A. PROPERTY DIVISION

¶6 Bill contends several of the trial court's findings on property division are erroneous. In Grinaker v. Grinaker, 553 N.W.2d 204, 207-208 (N.D.1996), we summarized our standard for reviewing a trial court's valuation and distribution of marital property:

The trial court must make an equitable distribution of the marital property, based upon the facts and circumstances of each individual case. NDCC 14-05-24; Volson v. Volson, 542 N.W.2d 754, 756 (N.D.1996). The court's determinations on valuation and division of property are findings of fact that will only be reversed on appeal if they are clearly erroneous. Volson, 542 N.W.2d at 756; Braun v. Braun, 532 N.W.2d 367, 370 (N.D.1995). A finding is clearly erroneous only if the reviewing court on the entire record is left with a definite and firm conviction that a mistake has been made. Buzick v. Buzick, 542 N.W.2d 756, 758 (N.D.1996). As Buzick, 542 N.W.2d at 758, and Fenske v. Fenske, 542 N.W.2d 98, 102 (N.D.1996), explain, the trial court's findings of fact are presumptively correct, and the complaining party bears the burden of demonstrating on appeal that a finding of fact is clearly erroneous.

1) CONTINGENT FEE

¶7 Bill argues that the trial court erred by including in the marital estate a contingent fee he earned in a case acquired and settled while the parties were separated. Bill says Mary made no contribution toward this case and therefore the earned fee should be excluded from the marital estate.

¶8 To make an equitable distribution of property under NDCC 14-05-24, the trial court must include in the marital estate all of the parties' assets, regardless of source. Linrud v. Linrud, 552 N.W.2d 342, 344 (N.D.1996); Bell v. Bell, 540 N.W.2d 602, 604 (N.D.1995). A spouse need not make a direct contribution to the acquisition of an asset for it to be included in the marital estate. See, e.g., Berg v. Berg, 490 N.W.2d 487, 492 (N.D.1992); Bullock v. Bullock, 354 N.W.2d 904, 909-910 (N.D.1984). An asset accumulated after the spouses have separated, but while the marriage still exists, is includable in the marital estate. Keig v. Keig, 270 N.W.2d 558, 560 (N.D.1978). As Linrud, 552 N.W.2d at 344, and van Oosting v. van Oosting, 521 N.W.2d 93, 96 (N.D.1994), illustrate, the source of the property is only one factor for the court to consider in making an equitable distribution.

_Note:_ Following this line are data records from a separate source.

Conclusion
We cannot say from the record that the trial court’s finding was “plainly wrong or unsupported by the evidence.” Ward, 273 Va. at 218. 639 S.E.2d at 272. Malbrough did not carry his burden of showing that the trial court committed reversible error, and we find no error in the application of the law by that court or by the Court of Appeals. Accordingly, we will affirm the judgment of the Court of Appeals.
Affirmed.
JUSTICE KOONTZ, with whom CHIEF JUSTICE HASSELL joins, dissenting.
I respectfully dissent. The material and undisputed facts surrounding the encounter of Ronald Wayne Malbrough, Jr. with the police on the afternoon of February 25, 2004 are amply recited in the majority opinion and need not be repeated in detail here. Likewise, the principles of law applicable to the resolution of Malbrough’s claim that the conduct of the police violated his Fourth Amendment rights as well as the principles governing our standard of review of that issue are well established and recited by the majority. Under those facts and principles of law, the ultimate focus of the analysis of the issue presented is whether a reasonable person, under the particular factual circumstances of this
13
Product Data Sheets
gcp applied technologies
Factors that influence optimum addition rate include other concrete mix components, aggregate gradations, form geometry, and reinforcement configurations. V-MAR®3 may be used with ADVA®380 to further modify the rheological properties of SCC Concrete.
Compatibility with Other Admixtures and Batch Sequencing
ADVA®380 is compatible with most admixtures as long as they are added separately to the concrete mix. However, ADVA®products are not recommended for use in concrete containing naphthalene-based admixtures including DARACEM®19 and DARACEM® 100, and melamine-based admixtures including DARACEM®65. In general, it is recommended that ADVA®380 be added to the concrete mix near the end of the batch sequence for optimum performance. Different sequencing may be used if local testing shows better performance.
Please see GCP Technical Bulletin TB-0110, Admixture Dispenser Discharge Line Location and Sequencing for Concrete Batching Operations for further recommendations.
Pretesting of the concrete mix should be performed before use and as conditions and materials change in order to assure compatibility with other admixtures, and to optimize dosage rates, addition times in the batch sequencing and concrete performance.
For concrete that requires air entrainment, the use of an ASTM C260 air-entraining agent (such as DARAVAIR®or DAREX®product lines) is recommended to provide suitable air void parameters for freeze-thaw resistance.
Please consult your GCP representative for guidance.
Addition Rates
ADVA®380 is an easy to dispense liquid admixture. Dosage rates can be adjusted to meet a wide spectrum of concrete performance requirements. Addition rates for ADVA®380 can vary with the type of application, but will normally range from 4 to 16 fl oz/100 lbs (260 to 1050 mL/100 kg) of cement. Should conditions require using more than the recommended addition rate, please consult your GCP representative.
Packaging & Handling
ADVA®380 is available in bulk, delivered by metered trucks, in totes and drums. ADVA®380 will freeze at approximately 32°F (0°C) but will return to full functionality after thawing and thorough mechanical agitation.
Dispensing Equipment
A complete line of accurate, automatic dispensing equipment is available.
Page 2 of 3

¶9 In this case, although Mary did not make a direct contribution to this contingent fee, it was accumulated during the marriage. The trial court therefore properly included the fee in the marital estate.

2) MONEY MARKET ACCOUNT

¶10 Bill argues the trial court erred in valuing the money market account for his law office with the value given at trial, rather than at the time of distribution several months later. We recently addressed the timing of valuation of fluctuating assets in Grinaker. In that case, there was a six-month delay between trial and entry of the judgment. The husband sought to introduce evidence that the value of certain mutual funds and annuity accounts had substantially changed since trial. We said:

Common sense dictates that marital property be valued as of the date of trial, rather than the date of distribution. The trial court hears the evidence on value at trial, and the evidence will ordinarily give a current value for the property. When valuing items like the mutual funds and variable annuities here, any evidence presented at trial on value for some future date would have been purely speculative. The difficulty with the procedure attempted by Gary in this case is evident. Parties would be free to file further "evidence," not subject to cross-examination, whenever they believed a marital asset had changed in value. This procedure would certainly lead to a never-ending trial by affidavit, with parties continually submitting account statements and other materials with each fluctuation of the financial markets.

Grinaker, 553 N.W.2d at 208-209. We conclude the trial court's finding on the value of this money market account is not clearly erroneous.

3) TRUST SHARE

¶11 Bill argues the trial court erred in awarding Mary one-half of Bill's share of a trust set up by his father.

¶12 Bill's late father established a credit trust for Bill's mother to receive the income during her lifetime, and for Bill and his three siblings to receive the principal upon the death of Bill's mother. The trust instrument allows the principal to be invaded up to a maximum of $5,000 or 5 percent per year, whichever is greater. At the time of trial, the trust principal was more than $936,000. Because the principal could be invaded and reduce the share available to Bill upon his mother's death, the trial court concluded an award of a specific dollar amount would be speculative. Relying upon van Oosting, the court therefore ordered that Mary receive one-half of Bill's share when it becomes available to him.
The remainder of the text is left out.